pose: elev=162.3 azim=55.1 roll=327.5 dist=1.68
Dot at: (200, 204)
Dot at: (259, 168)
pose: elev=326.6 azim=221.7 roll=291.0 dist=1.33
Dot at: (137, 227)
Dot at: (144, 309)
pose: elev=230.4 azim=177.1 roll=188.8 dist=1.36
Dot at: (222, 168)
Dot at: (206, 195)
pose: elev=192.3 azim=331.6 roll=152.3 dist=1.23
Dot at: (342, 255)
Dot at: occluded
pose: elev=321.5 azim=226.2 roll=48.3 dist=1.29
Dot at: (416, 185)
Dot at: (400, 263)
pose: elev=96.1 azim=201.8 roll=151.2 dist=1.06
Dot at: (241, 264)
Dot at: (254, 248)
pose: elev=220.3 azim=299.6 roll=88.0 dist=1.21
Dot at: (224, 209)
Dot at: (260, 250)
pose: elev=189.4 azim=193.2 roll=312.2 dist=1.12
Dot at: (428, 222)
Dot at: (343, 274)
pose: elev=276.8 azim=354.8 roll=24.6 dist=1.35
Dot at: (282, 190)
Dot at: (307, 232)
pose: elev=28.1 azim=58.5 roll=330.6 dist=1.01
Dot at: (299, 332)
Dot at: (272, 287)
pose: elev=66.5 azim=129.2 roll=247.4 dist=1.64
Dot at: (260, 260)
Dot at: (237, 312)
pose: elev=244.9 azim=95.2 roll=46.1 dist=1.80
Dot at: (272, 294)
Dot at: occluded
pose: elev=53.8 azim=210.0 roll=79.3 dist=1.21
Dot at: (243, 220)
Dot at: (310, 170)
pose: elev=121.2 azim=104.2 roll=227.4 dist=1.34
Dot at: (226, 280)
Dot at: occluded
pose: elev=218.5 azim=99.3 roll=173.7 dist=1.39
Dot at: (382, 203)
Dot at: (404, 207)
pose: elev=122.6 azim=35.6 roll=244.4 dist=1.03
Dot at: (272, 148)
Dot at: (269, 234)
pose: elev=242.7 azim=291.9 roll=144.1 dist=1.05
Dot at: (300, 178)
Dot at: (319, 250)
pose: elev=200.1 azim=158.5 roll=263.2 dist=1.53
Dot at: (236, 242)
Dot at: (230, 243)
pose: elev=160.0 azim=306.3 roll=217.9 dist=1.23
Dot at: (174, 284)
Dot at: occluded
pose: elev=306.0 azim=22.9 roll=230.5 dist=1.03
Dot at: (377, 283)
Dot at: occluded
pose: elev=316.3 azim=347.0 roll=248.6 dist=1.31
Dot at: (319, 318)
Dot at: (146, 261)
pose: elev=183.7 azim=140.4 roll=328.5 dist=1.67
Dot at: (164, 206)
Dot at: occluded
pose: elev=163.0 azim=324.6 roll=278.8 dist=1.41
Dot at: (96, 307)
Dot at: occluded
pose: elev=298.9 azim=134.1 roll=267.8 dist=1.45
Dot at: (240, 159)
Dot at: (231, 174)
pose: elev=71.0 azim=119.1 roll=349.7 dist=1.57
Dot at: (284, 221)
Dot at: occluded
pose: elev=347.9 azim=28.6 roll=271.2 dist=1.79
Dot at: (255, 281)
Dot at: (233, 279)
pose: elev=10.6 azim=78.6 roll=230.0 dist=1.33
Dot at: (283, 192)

_ _ _ _ _ _ _

### CHALLENGE
Reproduce all of the items above line for line, with no change to any character.

### COMPLETE OUTPUT
pose: elev=162.3 azim=55.1 roll=327.5 dist=1.68
Dot at: (200, 204)
Dot at: (259, 168)
pose: elev=326.6 azim=221.7 roll=291.0 dist=1.33
Dot at: (137, 227)
Dot at: (144, 309)
pose: elev=230.4 azim=177.1 roll=188.8 dist=1.36
Dot at: (222, 168)
Dot at: (206, 195)
pose: elev=192.3 azim=331.6 roll=152.3 dist=1.23
Dot at: (342, 255)
Dot at: occluded
pose: elev=321.5 azim=226.2 roll=48.3 dist=1.29
Dot at: (416, 185)
Dot at: (400, 263)
pose: elev=96.1 azim=201.8 roll=151.2 dist=1.06
Dot at: (241, 264)
Dot at: (254, 248)
pose: elev=220.3 azim=299.6 roll=88.0 dist=1.21
Dot at: (224, 209)
Dot at: (260, 250)
pose: elev=189.4 azim=193.2 roll=312.2 dist=1.12
Dot at: (428, 222)
Dot at: (343, 274)
pose: elev=276.8 azim=354.8 roll=24.6 dist=1.35
Dot at: (282, 190)
Dot at: (307, 232)
pose: elev=28.1 azim=58.5 roll=330.6 dist=1.01
Dot at: (299, 332)
Dot at: (272, 287)
pose: elev=66.5 azim=129.2 roll=247.4 dist=1.64
Dot at: (260, 260)
Dot at: (237, 312)
pose: elev=244.9 azim=95.2 roll=46.1 dist=1.80
Dot at: (272, 294)
Dot at: occluded
pose: elev=53.8 azim=210.0 roll=79.3 dist=1.21
Dot at: (243, 220)
Dot at: (310, 170)
pose: elev=121.2 azim=104.2 roll=227.4 dist=1.34
Dot at: (226, 280)
Dot at: occluded
pose: elev=218.5 azim=99.3 roll=173.7 dist=1.39
Dot at: (382, 203)
Dot at: (404, 207)
pose: elev=122.6 azim=35.6 roll=244.4 dist=1.03
Dot at: (272, 148)
Dot at: (269, 234)
pose: elev=242.7 azim=291.9 roll=144.1 dist=1.05
Dot at: (300, 178)
Dot at: (319, 250)
pose: elev=200.1 azim=158.5 roll=263.2 dist=1.53
Dot at: (236, 242)
Dot at: (230, 243)
pose: elev=160.0 azim=306.3 roll=217.9 dist=1.23
Dot at: (174, 284)
Dot at: occluded
pose: elev=306.0 azim=22.9 roll=230.5 dist=1.03
Dot at: (377, 283)
Dot at: occluded
pose: elev=316.3 azim=347.0 roll=248.6 dist=1.31
Dot at: (319, 318)
Dot at: (146, 261)
pose: elev=183.7 azim=140.4 roll=328.5 dist=1.67
Dot at: (164, 206)
Dot at: occluded
pose: elev=163.0 azim=324.6 roll=278.8 dist=1.41
Dot at: (96, 307)
Dot at: occluded
pose: elev=298.9 azim=134.1 roll=267.8 dist=1.45
Dot at: (240, 159)
Dot at: (231, 174)
pose: elev=71.0 azim=119.1 roll=349.7 dist=1.57
Dot at: (284, 221)
Dot at: occluded
pose: elev=347.9 azim=28.6 roll=271.2 dist=1.79
Dot at: (255, 281)
Dot at: (233, 279)
pose: elev=10.6 azim=78.6 roll=230.0 dist=1.33
Dot at: (283, 192)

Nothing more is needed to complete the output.